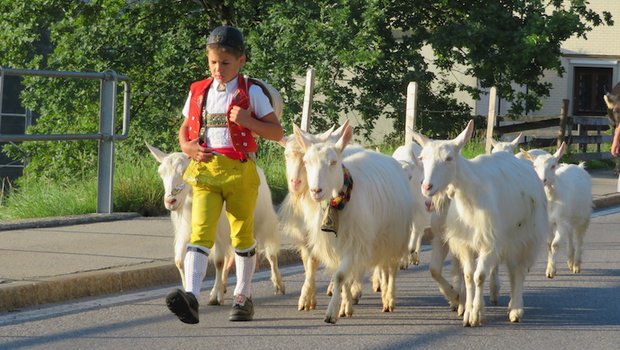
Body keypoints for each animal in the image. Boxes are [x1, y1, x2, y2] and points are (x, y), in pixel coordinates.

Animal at [147, 144, 284, 304]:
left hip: (261, 222)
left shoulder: (219, 232)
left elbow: (218, 261)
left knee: (269, 253)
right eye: (161, 173)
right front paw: (188, 291)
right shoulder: (186, 231)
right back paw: (229, 286)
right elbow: (179, 260)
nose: (170, 201)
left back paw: (277, 285)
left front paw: (215, 296)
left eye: (184, 171)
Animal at [294, 121, 412, 324]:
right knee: (382, 267)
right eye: (307, 162)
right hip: (379, 240)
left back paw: (389, 299)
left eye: (333, 162)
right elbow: (344, 278)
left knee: (391, 268)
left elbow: (340, 276)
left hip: (395, 237)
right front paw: (345, 307)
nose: (316, 191)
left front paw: (331, 313)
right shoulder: (339, 246)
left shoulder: (355, 243)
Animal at [412, 121, 548, 328]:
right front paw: (466, 310)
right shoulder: (463, 241)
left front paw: (475, 313)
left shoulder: (489, 241)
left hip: (525, 236)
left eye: (449, 158)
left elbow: (479, 276)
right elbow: (468, 275)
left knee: (518, 270)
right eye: (422, 158)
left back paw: (515, 308)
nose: (427, 187)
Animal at [524, 141, 592, 278]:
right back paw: (570, 261)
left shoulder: (561, 221)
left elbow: (555, 245)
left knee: (579, 238)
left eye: (553, 166)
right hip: (569, 218)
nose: (542, 180)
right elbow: (549, 245)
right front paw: (550, 268)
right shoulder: (549, 223)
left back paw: (576, 265)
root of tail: (579, 166)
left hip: (583, 216)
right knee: (570, 235)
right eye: (534, 166)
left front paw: (551, 271)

---+---

* EXERCISE OBJECTIVE: Word for word, restate the lines from the first line of the material through the line containing "right hip: (569, 218)", with the pictures left out.

* REPLY:
Body keypoints for each animal in the image. Boxes are [x1, y1, x2, y2] and points are (x, y), in pixel coordinates.

Animal at [147, 144, 284, 304]:
left hip: (261, 222)
left shoulder: (219, 232)
left elbow: (218, 261)
left knee: (269, 253)
right eye: (161, 173)
right front paw: (188, 291)
right shoulder: (186, 231)
right back paw: (229, 286)
right elbow: (179, 260)
nose: (170, 201)
left back paw: (277, 285)
left front paw: (215, 296)
left eye: (184, 171)
Animal at [294, 121, 412, 324]:
right knee: (382, 267)
right eye: (307, 162)
right hip: (379, 240)
left back paw: (389, 299)
left eye: (333, 162)
right elbow: (344, 278)
left knee: (391, 268)
left elbow: (340, 276)
left hip: (395, 237)
right front paw: (345, 307)
nose: (316, 191)
left front paw: (331, 313)
right shoulder: (339, 246)
left shoulder: (355, 243)
Animal at [412, 121, 548, 328]:
right front paw: (466, 310)
right shoulder: (463, 241)
left front paw: (475, 313)
left shoulder: (489, 241)
left hip: (525, 236)
left eye: (449, 158)
left elbow: (479, 276)
right elbow: (468, 275)
left knee: (518, 270)
right eye: (422, 158)
left back paw: (515, 308)
nose: (427, 187)
Animal at [524, 141, 592, 278]:
right back paw: (570, 261)
left shoulder: (561, 221)
left elbow: (555, 245)
left knee: (579, 238)
left eye: (553, 166)
right hip: (569, 218)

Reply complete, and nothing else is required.